• **EXERCISE A**
Reproduce a span of the passage on establishment media word for word, beginning at the words "There was no" and stopping after "protect the establishment.".

• **TEXT SEGMENT**
begin

Even so, at the risk of saying one of those things that smart people are not supposed to say, "this time it's different." Yes grasping and ruthless personalities have forced their way to the top since time immemorial. That hasn't changed. But some things have changed, and changed in a way which makes the size and power of the establishment's lie-telling machine exponentially more powerful.

There was no mass media on the plains of Mesopotamia. Nor was there any besides print newspapers in Bismarck's day. The King of Babylon might have had a town-crier, but the ratio of information and attention from centralized sources vs. individual people just talking to one another was very low. The establishment just didn't have the resources to capture a large slice of people's total attention. Now a huge proportion of every word we hear and read comes directly or indirectly from establishment sources. I guess you have all seen the video of one "local" news anchor after another parroting the exact same words. I have often said that any society with banks which are "too big to fail" will also have an establishment media which is "too connected to the system to tell you the truth". The Establishment Media does not exist to inform the public. It exists to protect the establishment.

end

• **EXERCISE B**
Output the lines of the records as a JSON list of strings, one string per line with blank lines omitted. Begin at the line that has "order: Asterales", continue through the end of the records, and leave out the pictures.

• **ITEMS**
begin

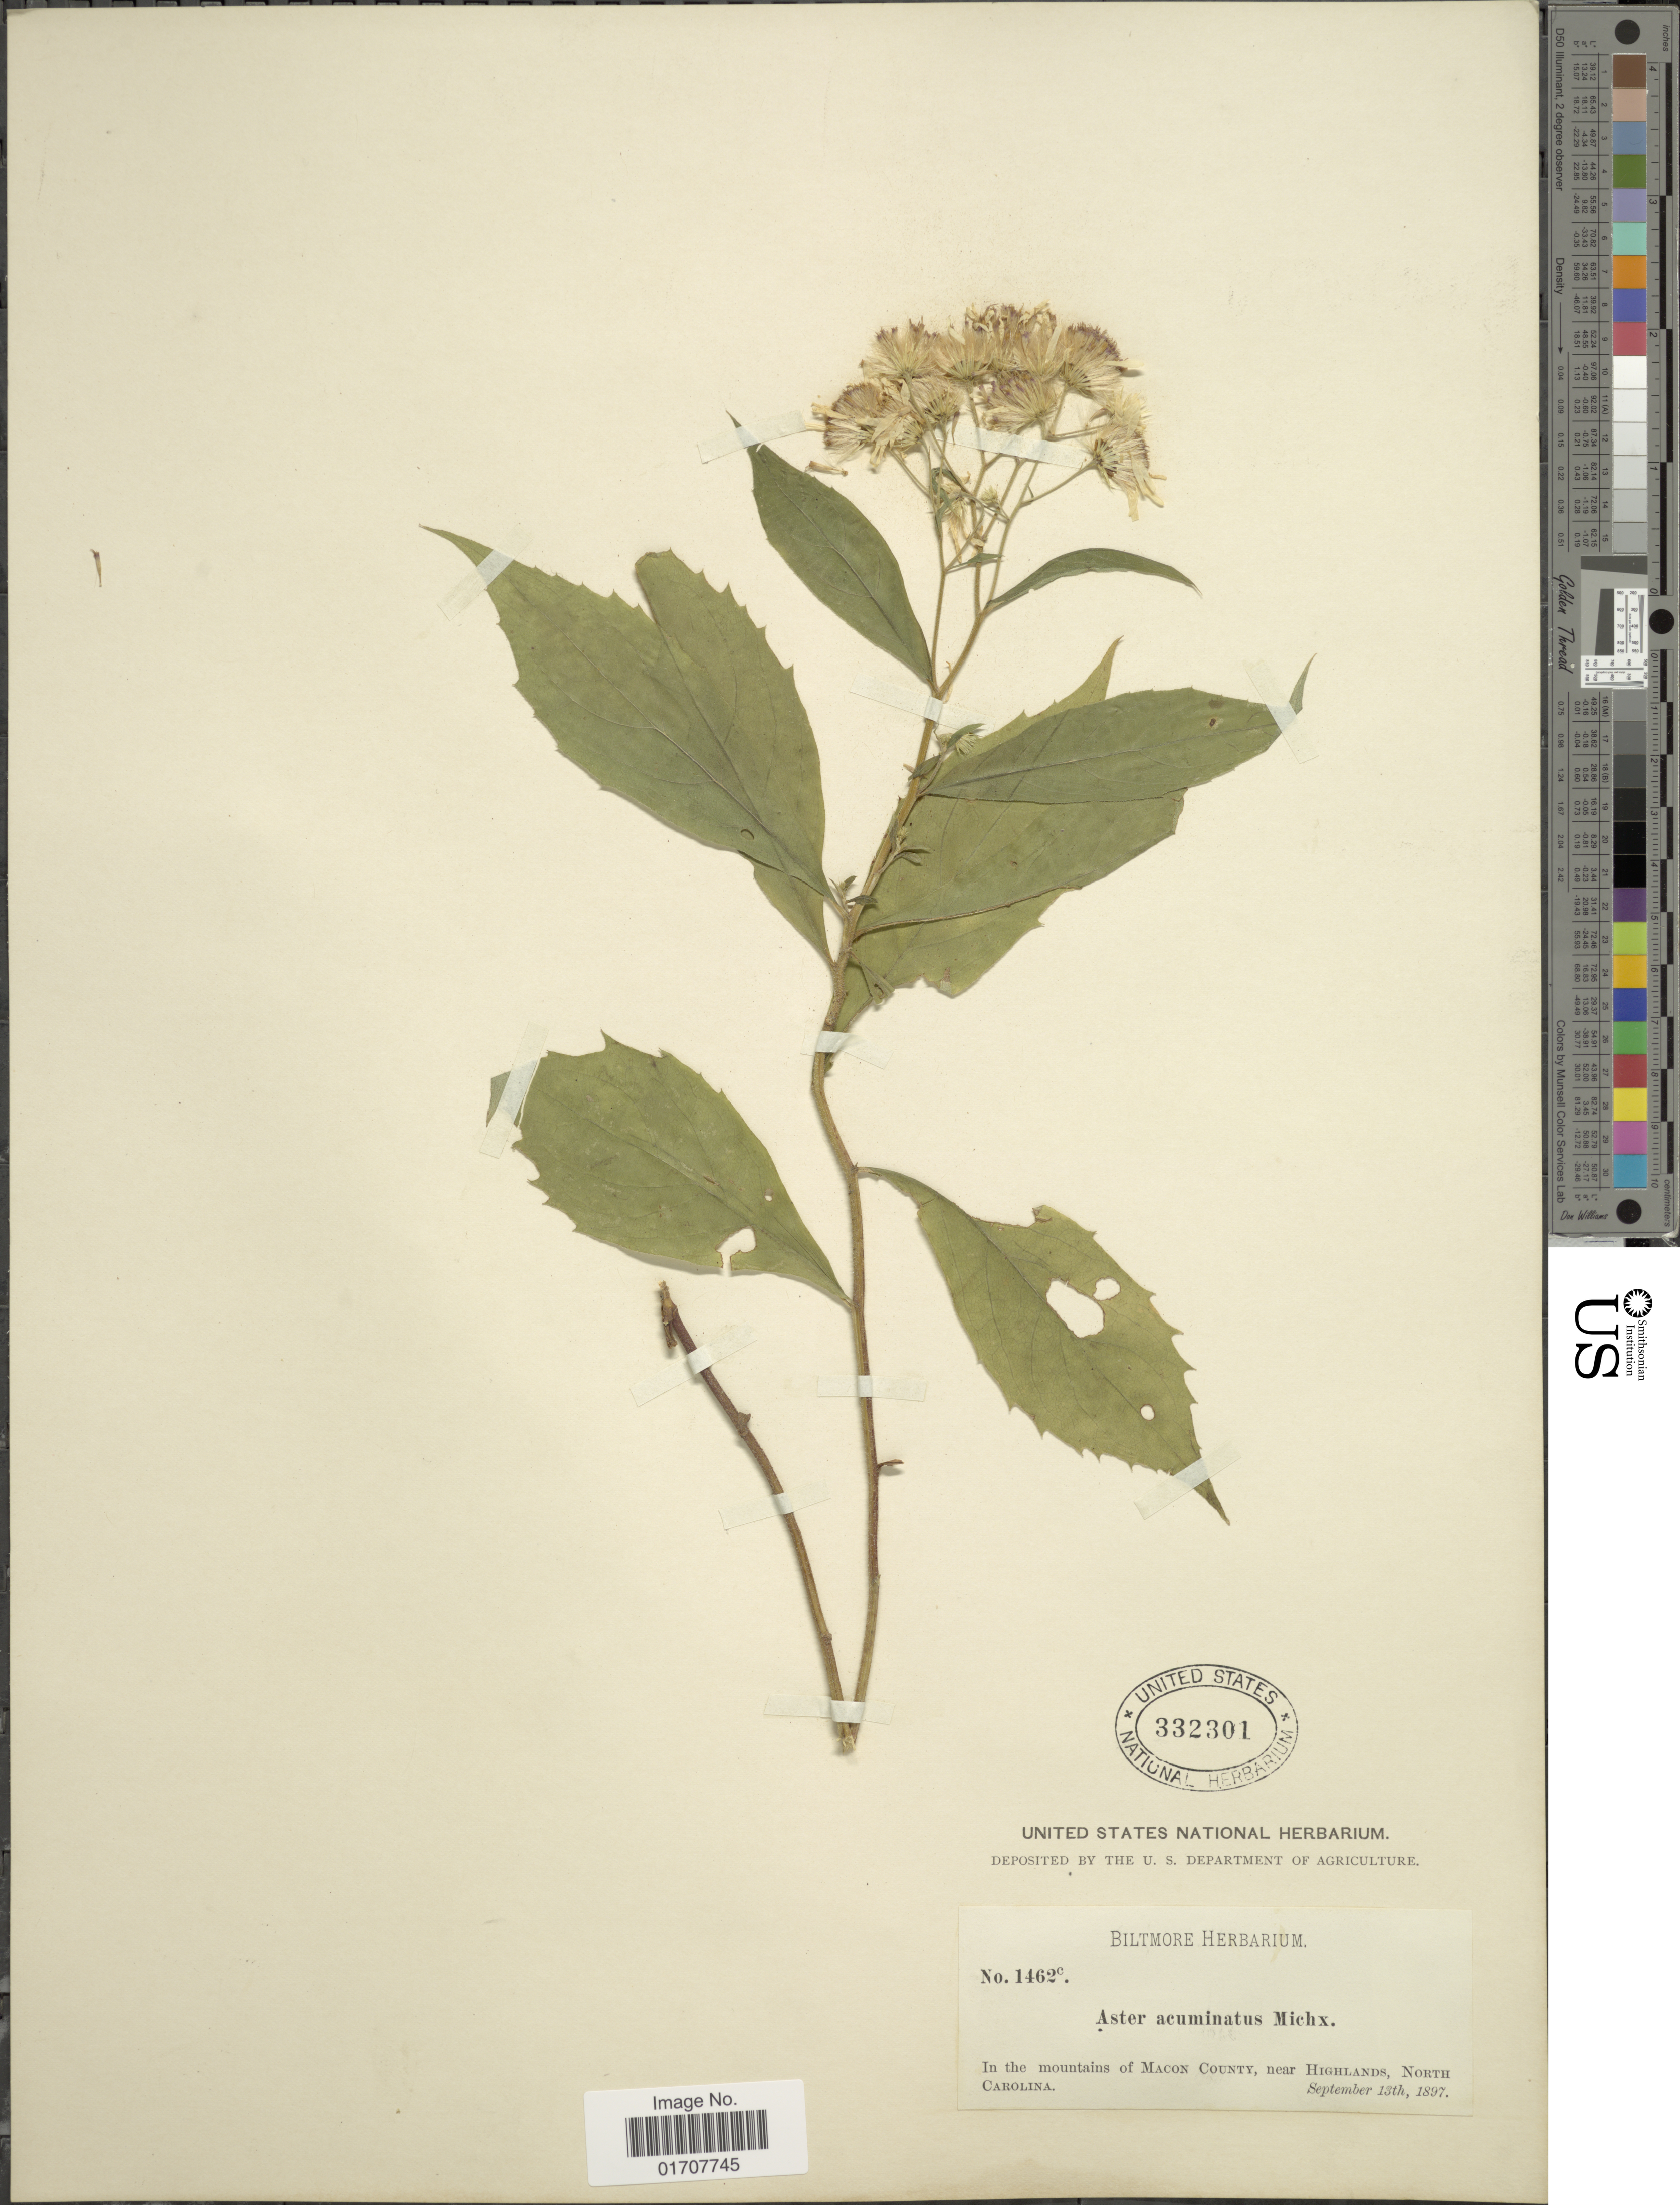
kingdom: Plantae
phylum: Tracheophyta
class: Magnoliopsida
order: Asterales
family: Asteraceae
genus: Oclemena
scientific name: Oclemena acuminata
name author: (Michx.) Greene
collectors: ex herb. Biltmore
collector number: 1462c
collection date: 1897-09-13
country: United States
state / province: North Carolina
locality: In the Mountains of Macon County, near Highlands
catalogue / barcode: US 332301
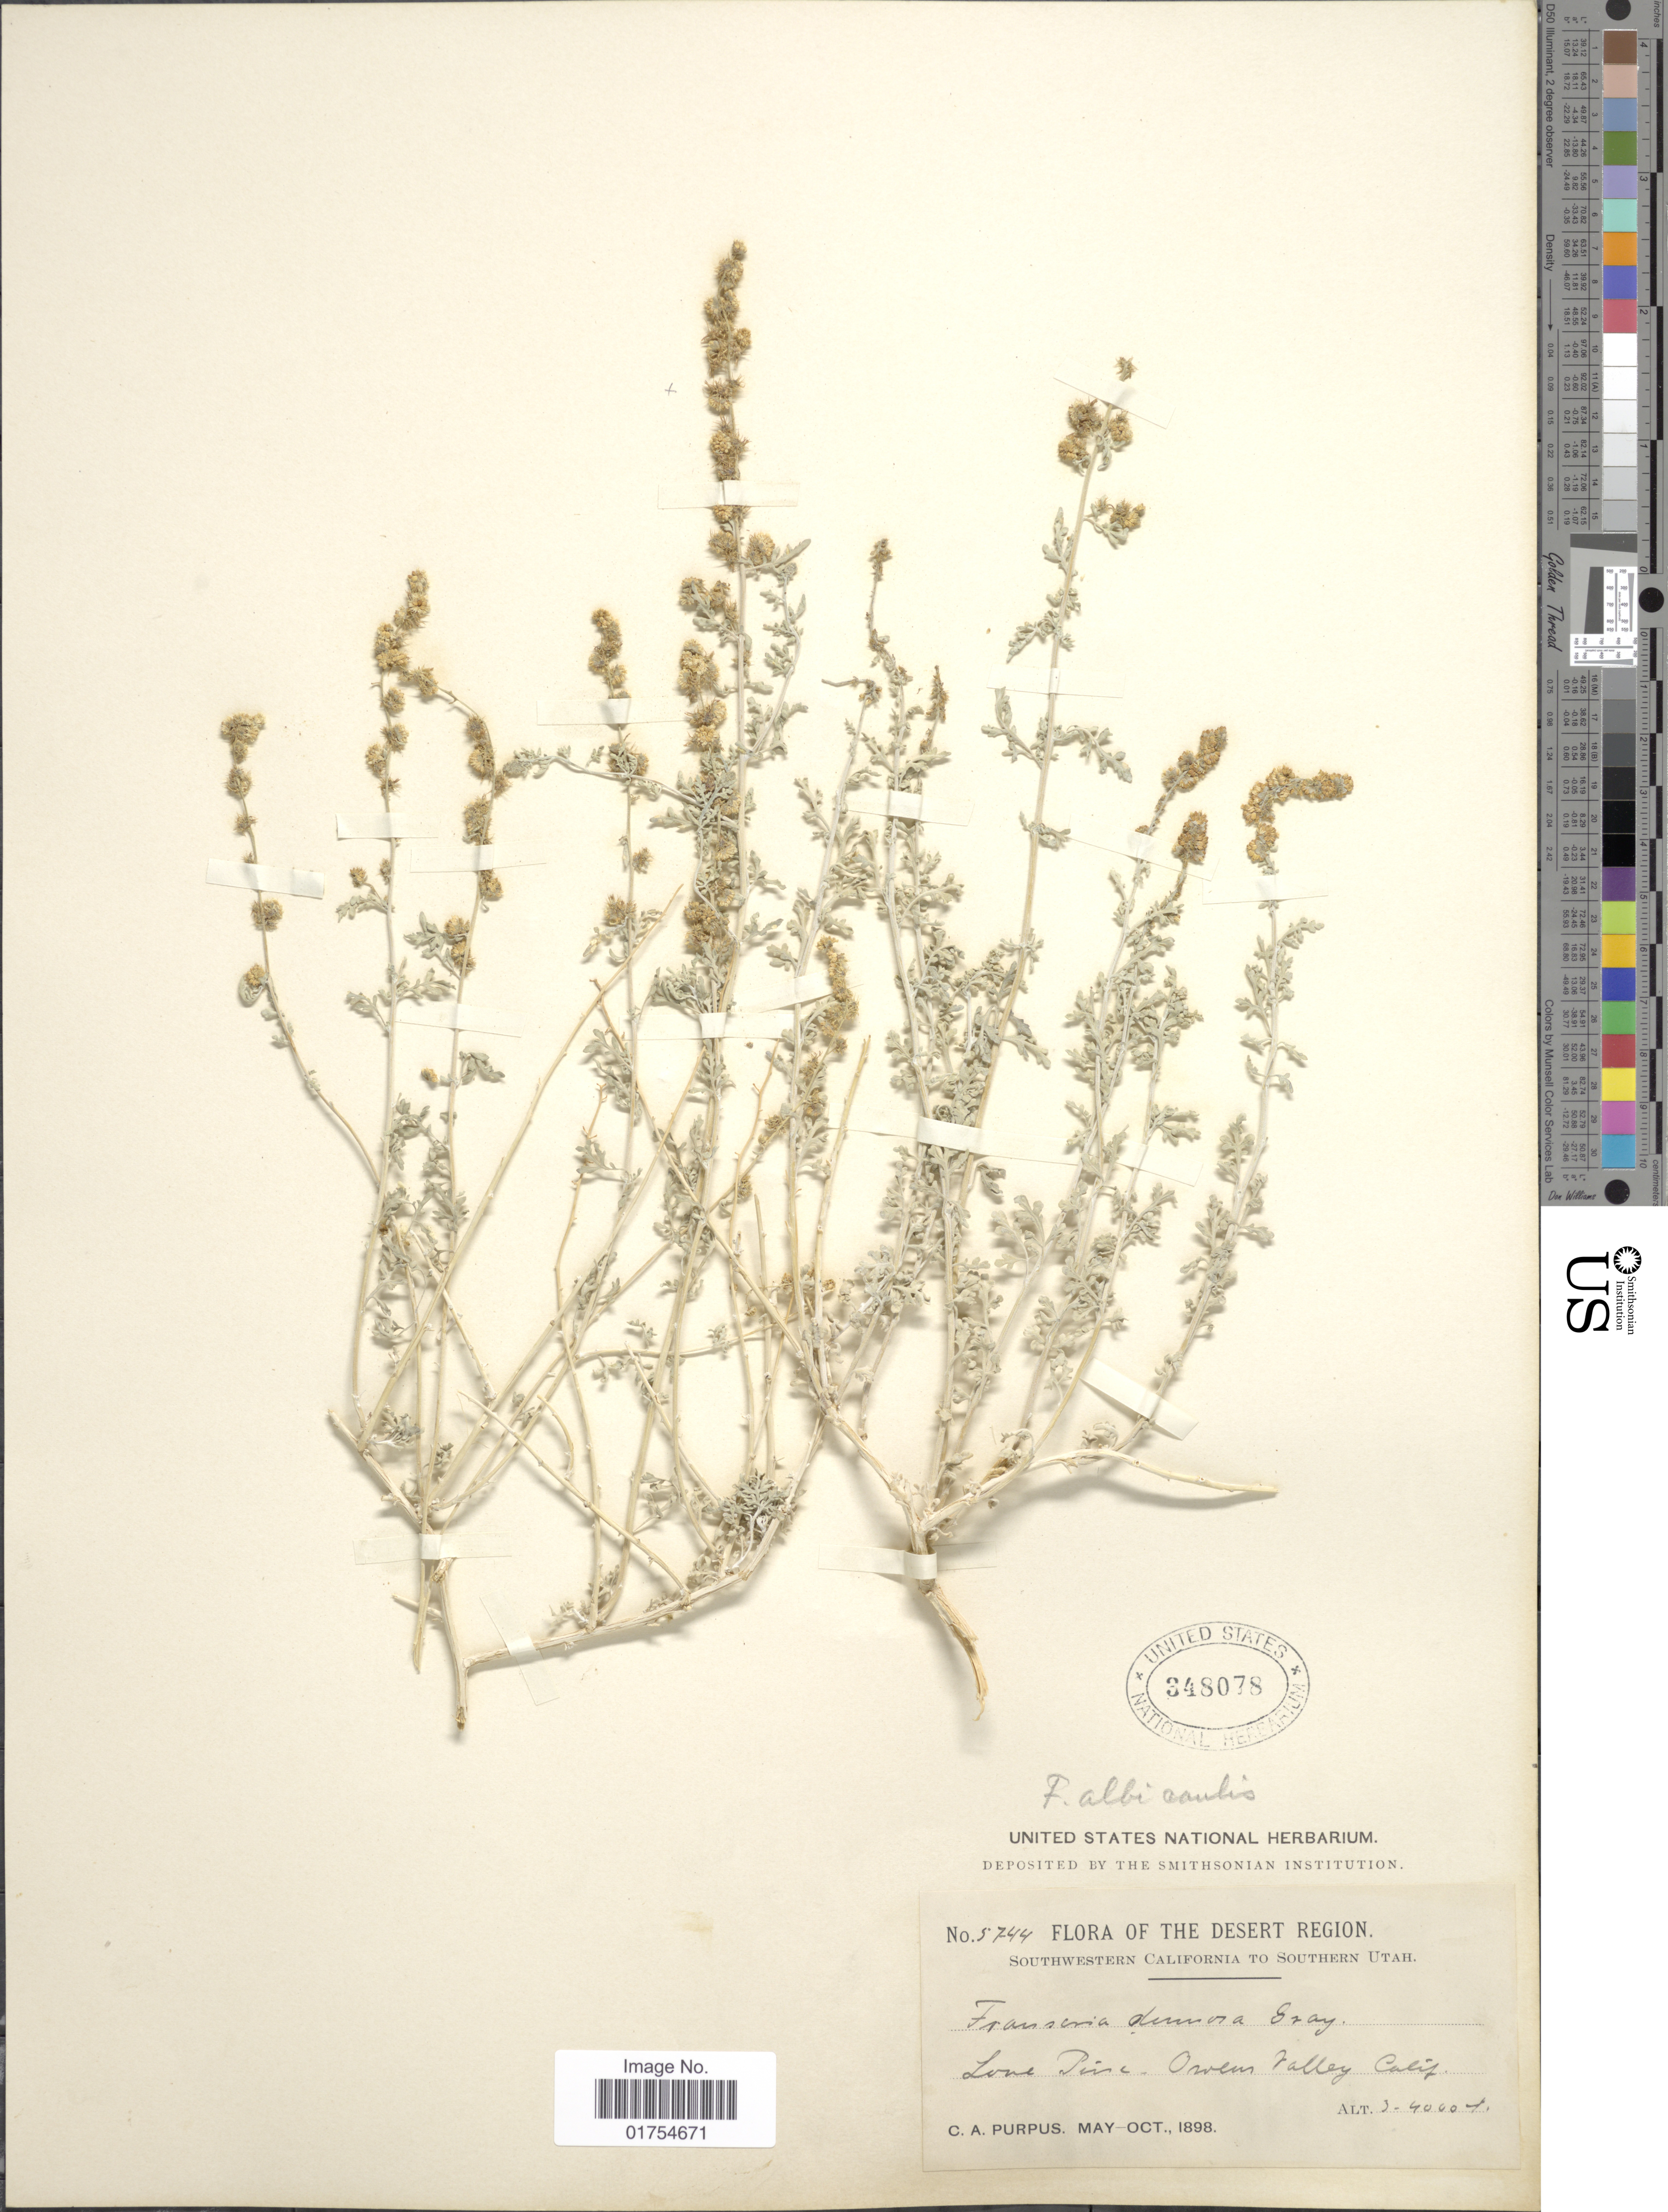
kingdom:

end

• **CORRECT ANSWER A**
There was no mass media on the plains of Mesopotamia. Nor was there any besides print newspapers in Bismarck's day. The King of Babylon might have had a town-crier, but the ratio of information and attention from centralized sources vs. individual people just talking to one another was very low. The establishment just didn't have the resources to capture a large slice of people's total attention. Now a huge proportion of every word we hear and read comes directly or indirectly from establishment sources. I guess you have all seen the video of one "local" news anchor after another parroting the exact same words. I have often said that any society with banks which are "too big to fail" will also have an establishment media which is "too connected to the system to tell you the truth". The Establishment Media does not exist to inform the public. It exists to protect the establishment.

• **CORRECT ANSWER B**
[
  "order: Asterales",
  "family: Asteraceae",
  "genus: Oclemena",
  "scientific name: Oclemena acuminata",
  "name author: (Michx.) Greene",
  "collectors: ex herb. Biltmore",
  "collector number: 1462c",
  "collection date: 1897-09-13",
  "country: United States",
  "state / province: North Carolina",
  "locality: In the Mountains of Macon County, near Highlands",
  "catalogue / barcode: US 332301",
  "kingdom:"
]